Ringrazio le donne e gli uomini di Città Felice per la loro idea e la loro politica di città. Trovo bello e significativo intendere la propria città, con i suoi problemi, con le sue contraddizioni, conflittualità  e sofferenze, come una città felice, è un nome che apre l’orizzonte oltre i luoghi comuni. Nel marzo 1998 sono venuta qui a festeggiare il quinto compleanno dell’associazione Città Felice: l’incontro era intitolato «Oltre Catania», per dire che era il momento che quell’idea e quella pratica circolassero oltre i propri confini.

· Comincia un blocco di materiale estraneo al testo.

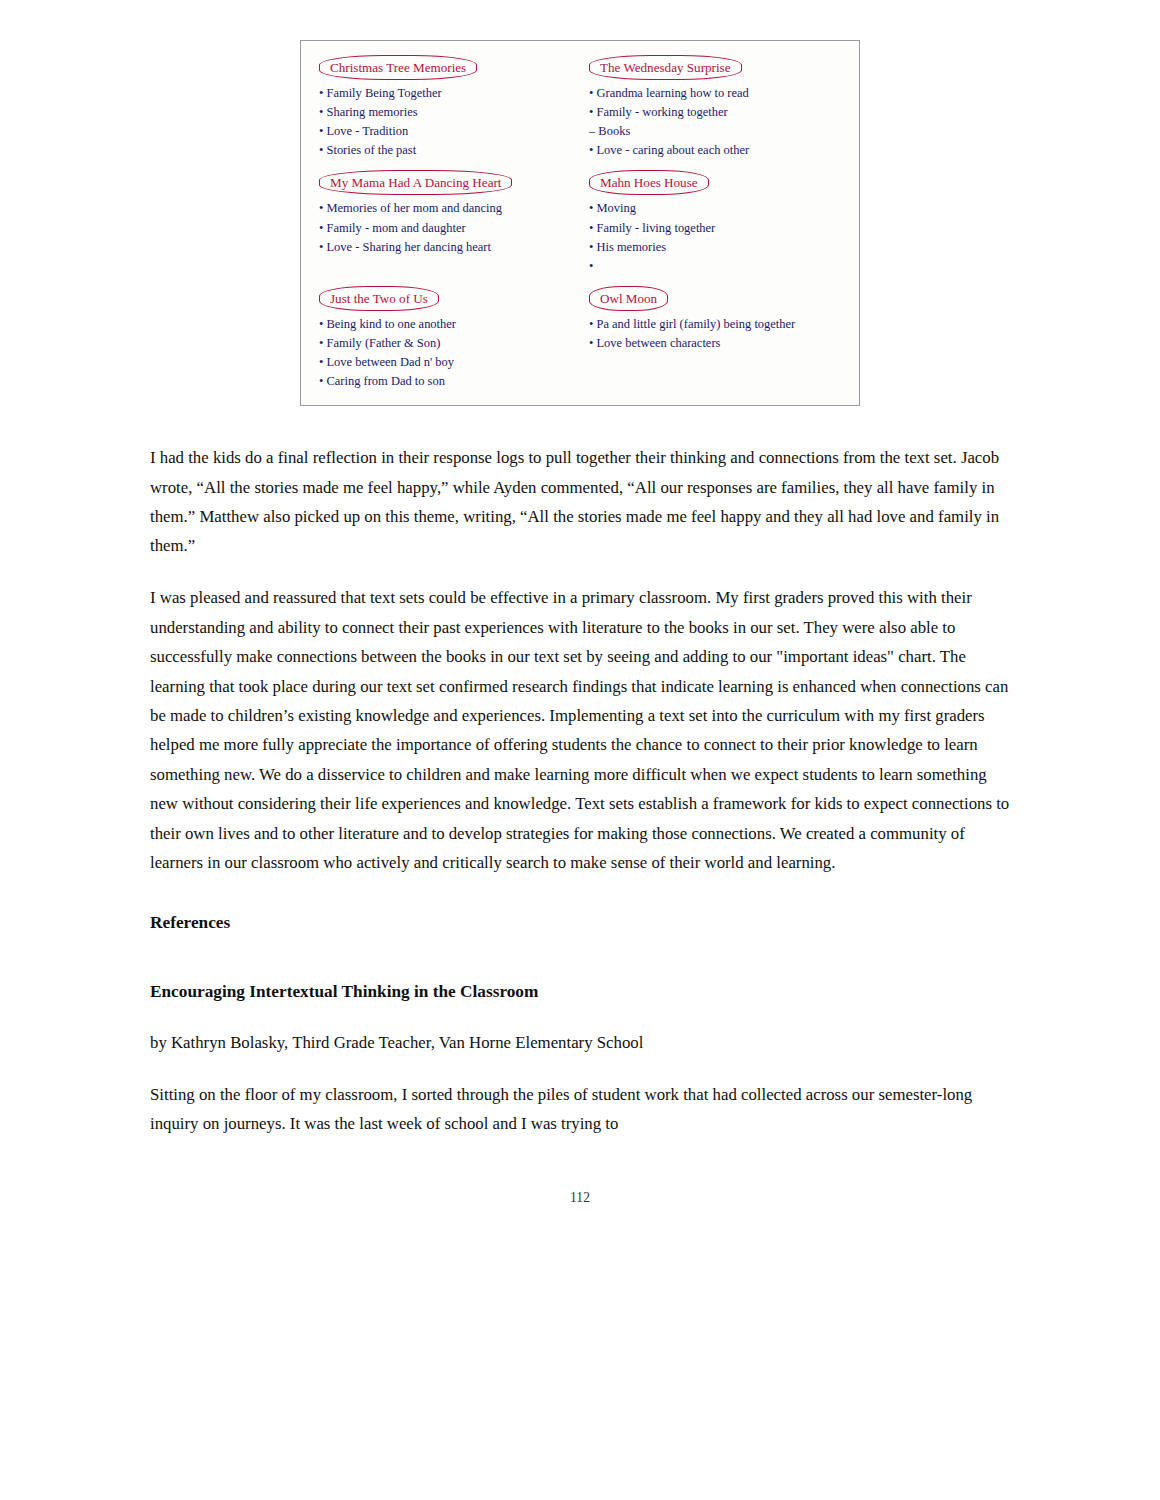Christmas Tree Memories
Family Being Together
Sharing memories
Love - Tradition
Stories of the past
The Wednesday Surprise
Grandma learning how to read
Family - working together
Books
Love - caring about each other
My Mama Had A Dancing Heart
Memories of her mom and dancing
Family - mom and daughter
Love - Sharing her dancing heart
Mahn Hoes House
Moving
Family - living together
His memories
Just the Two of Us
Being kind to one another
Family (Father & Son)
Love between Dad n' boy
Caring from Dad to son
Owl Moon
Pa and little girl (family) being together
Love between characters
I had the kids do a final reflection in their response logs to pull together their thinking and connections from the text set. Jacob wrote, “All the stories made me feel happy,” while Ayden commented, “All our responses are families, they all have family in them.” Matthew also picked up on this theme, writing, “All the stories made me feel happy and they all had love and family in them.”
I was pleased and reassured that text sets could be effective in a primary classroom. My first graders proved this with their understanding and ability to connect their past experiences with literature to the books in our set. They were also able to successfully make connections between the books in our text set by seeing and adding to our "important ideas" chart. The learning that took place during our text set confirmed research findings that indicate learning is enhanced when connections can be made to children’s existing knowledge and experiences. Implementing a text set into the curriculum with my first graders helped me more fully appreciate the importance of offering students the chance to connect to their prior knowledge to learn something new. We do a disservice to children and make learning more difficult when we expect students to learn something new without considering their life experiences and knowledge. Text sets establish a framework for kids to expect connections to their own lives and to other literature and to develop strategies for making those connections. We created a community of learners in our classroom who actively and critically search to make sense of their world and learning.
References
Encouraging Intertextual Thinking in the Classroom
by Kathryn Bolasky, Third Grade Teacher, Van Horne Elementary School
Sitting on the floor of my classroom, I sorted through the piles of student work that had collected across our semester-long inquiry on journeys. It was the last week of school and I was trying to
112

Nei dodici anni che sono passati da allora, in effetti si sono moltiplicati gli scambi e i rapporti con donne e uomini di altre città, e si è creata una rete con il nome Città Vicine. Ma quell’«Oltre Catania» aveva anche il significato di spingere al lavoro del pensiero, a una riflessione sul senso del vivere in città e sull’apporto delle donne e delle pratiche femminili nella modificazione della vita cittadina. Anche per questo trovo che l’incontro di oggi sia specialmente importante: Antonella Cunico e altre donne di Vicenza sono arrivate a un’elaborazione estremamente interessante per tutte e tutti coloro che si impegnano nella città. E ci sono arrivate per una strada diversa da quella di molte di noi qui. Come forse sapete, e come sentiremo dalla voce di lei, protagonista di quei fatti, a Vicenza all’inizio non c’era il proposito di creare un’Altra città. All’inizio le persone si sono aggregate per opporsi alla costruzione di una base militare statunitense: il resto è venuto strada facendo.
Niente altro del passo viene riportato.